#DailyWritingChallenge – Growth

There is a daily writing challenge gaining traction in the #edutwitter community, and this is my first step into it. 500 words maximum, on the given topic – today, it’s Growth.

Considering I’m in a profession that’s all about encouraging growth in others and constantly finding growth in oneself, plus I’ve done a hell of a lot of growing to reach the point of being an NQT, this entry really shouldn’t be so difficult!

When I searched for growth quotes (because when in doubt, find a nice quote!) that was when I realised my direction for this post.

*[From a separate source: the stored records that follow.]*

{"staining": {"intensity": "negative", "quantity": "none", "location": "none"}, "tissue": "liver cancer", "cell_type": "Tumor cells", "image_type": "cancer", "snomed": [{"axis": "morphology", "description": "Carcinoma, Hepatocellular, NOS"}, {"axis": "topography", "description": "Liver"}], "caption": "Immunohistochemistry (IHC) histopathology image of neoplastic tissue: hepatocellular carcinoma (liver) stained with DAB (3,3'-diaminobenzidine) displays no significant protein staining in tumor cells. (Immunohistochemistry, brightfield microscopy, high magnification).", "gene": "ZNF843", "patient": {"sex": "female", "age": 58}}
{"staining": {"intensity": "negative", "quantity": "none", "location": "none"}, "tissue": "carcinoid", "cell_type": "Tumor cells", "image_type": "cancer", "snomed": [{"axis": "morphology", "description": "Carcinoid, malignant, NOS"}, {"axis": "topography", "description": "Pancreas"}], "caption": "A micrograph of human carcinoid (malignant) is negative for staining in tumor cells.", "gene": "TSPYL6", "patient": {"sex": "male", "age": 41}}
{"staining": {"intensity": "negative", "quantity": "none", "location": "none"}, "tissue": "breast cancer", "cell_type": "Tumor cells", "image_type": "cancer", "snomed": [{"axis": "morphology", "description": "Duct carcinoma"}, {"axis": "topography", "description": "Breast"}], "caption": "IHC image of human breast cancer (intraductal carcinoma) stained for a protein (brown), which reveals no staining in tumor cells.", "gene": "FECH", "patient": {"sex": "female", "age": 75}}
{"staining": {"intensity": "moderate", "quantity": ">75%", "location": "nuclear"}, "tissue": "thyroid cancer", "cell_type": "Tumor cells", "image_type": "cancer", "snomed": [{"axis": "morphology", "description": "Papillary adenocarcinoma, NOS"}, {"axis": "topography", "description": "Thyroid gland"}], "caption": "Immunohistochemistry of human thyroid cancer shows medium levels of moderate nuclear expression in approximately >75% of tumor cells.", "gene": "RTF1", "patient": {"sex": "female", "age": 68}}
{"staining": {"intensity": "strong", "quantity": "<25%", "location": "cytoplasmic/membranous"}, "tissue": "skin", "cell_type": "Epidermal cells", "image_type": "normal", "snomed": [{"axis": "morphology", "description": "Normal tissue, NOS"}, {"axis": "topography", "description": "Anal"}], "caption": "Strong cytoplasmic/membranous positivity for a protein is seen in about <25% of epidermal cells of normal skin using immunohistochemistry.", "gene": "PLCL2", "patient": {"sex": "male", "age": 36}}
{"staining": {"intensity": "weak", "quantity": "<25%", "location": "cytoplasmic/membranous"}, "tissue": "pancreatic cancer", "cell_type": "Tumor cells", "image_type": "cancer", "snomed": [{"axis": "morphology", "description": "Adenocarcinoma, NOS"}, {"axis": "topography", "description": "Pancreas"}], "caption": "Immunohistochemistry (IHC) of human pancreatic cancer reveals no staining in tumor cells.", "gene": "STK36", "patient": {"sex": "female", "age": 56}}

Photo by Frans Van Heerden on Pexels.com

In this period of lockdown, there seems to be an immense pressure for people to grow. Everywhere you look, there are examples of people learning languages, gaining new skills, increasing their fitness, reading books they’ve always felt they ‘should.’ And as a teacher, of course I advocate this kind of growth. But when the world is upside down, I don’t advocate it if it’s not what you want.

It’s all well and good to be peer-pressured into learning, but I don’t think the kind of growth that feels good, or the kind that sticks, can come from any kind of pressure.

Besides, what about if lockdown has knocked you for six? It intimidated me hugely at first, and it took about a week to get past that and access any part of my brain that would allow me to grow. Lots of people are still struggling, and that’s fine too. I think it’s very possible that under these circumstances, ‘growth’ could mean ‘the act of remaining true to yourself despite the challenges and changes of the world around you.’ Learning to be yourself again, when nothing else has stayed the same, is epically difficult.

Photo by Andrea Piacquadio on Pexels.com

So if your growth is mastering the cello, then great, go for it! If your growth is reading a few extra pages per day, so be it. But if your growth is getting up each day, changing your pyjamas and remembering to put the bins out when you’ve no idea what day it is? Then grow, and don’t let anyone tell you that you’re not.

A willow tree has no less beauty than a dandelion clock – they simply grew differently.